O socialismo não morreu (ainda)

Mas a hora parece ser da extrema direita

A candidata democrata Alexandra Ocasio-Cortez em evento em Nova Orleans (EUA)
A candidata democrata Alexandra Ocasio-Cortez em evento em Nova Orleans (EUA) - Jonathan Bachman - 4.ago.18/Reuters

O socialismo está bombando estes dias. Calma, não puxei a frase de algum boletim da inexistente Ursal. Ela pertence à Brooke Masters, autora da newsletter de Opinião do Financial Times, uma das grandes bíblias do liberalismo (e também do jornalismo).

Ela cita como socialistas em destaque Jeremy Corbyn, líder do Partido Trabalhista britânico, e, nos EUA, Alexandria Ocasio-Cortez e Rashida Tlaib, que ganharam primárias no Partido Democrata para as eleições legislativas de novembro.

Poderia ter citado, como fenômeno esquerdista mais recente ainda, a vitória de Andrew Gillum nas primárias dos democratas para escolher candidato ao governo da Flórida. Ele é prefeito de Tallahassee, e o New York Times o descreve como "progressista sem rodeios". Vai enfrentar o republicano Ron DeSantis, firme aliado de Donald Trump. Se ganhar, será o primeiro negro a governar o estado e dará algo mais de consistência à tese de que o socialismo está bombando.

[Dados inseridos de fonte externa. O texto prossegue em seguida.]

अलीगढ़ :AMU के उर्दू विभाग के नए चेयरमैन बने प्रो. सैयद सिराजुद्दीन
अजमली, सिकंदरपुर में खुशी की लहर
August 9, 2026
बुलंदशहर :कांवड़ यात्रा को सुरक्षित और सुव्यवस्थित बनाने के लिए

Há até uma pesquisa, feita pela GenForward, associada à Universidade de Chicago, outro bastião liberal, em que o socialismo se sai relativamente bem no público de 18 a 34 anos consultado entre fevereiro e março passados.

Indagados sobre a opinião que tinham do socialismo, 45% do total da amostra (1.845 pessoas) disseram que pensavam nele de maneira muito favorável ou razoavelmente favorável. A maioria (52%) dizia o contrário: tinham opinião muito ou razoavelmente desfavorável.

Mas é um placar interessante quando se lembra que socialismo sempre foi palavrão feio nos EUA. Tão feio que quem é de esquerda por lá prefere o rótulo de liberal. Quando a divisão se dá por raça ou origem, asiáticos e latinos manifestam visão mais favorável que desfavorável ao socialismo (49% a 40% entre os asiáticos e 48% a 46% entre os latinos).

A pesquisa não permite uma visão muito clara do que os consultados entendem por socialismo. Mas uma das perguntas oferece resposta majoritária (62%) a favor da tese de que é melhor "um Estado forte para lidar com os complexos problemas econômicos de hoje". Só 35% cravam o "livre mercado" como o mais capacitado para tratar de tais problemas.

Os dados da pesquisa autorizaram o colunista Martin Sandbu (Financial Times) a dizer que os "novos socialistas" entendem por socialismo "a social-democracia escandinava, com políticas como universalização do atendimento à saúde e melhores condições para os trabalhadores".

É provável que Sandbu tenha razão. Tenho pelo menos um dado para crer nessa hipótese: na campanha presidencial de 1994, acompanhei Luiz Inácio Lula da Silva a um debate na sede da social-democracia alemã. Quando entrávamos, ele me disse que, se o Brasil chegasse perto do que a social-democracia conseguira, já estaria de bom tamanho.

Claro que Lula nunca foi socialista, mas seu partido, no manifesto de fundação, fulminava o capitalismo.

Pesquisas e opiniões à parte, tenho a impressão de que a frase "o socialismo está bombando" é um ponto muito fora da curva. Bombando estão partidos de extrema-direita, mundo afora e, agora, aportando no Brasil. É a primeira eleição brasileira desde a redemocratização em que um de seus porta-vozes aparece com grande destaque.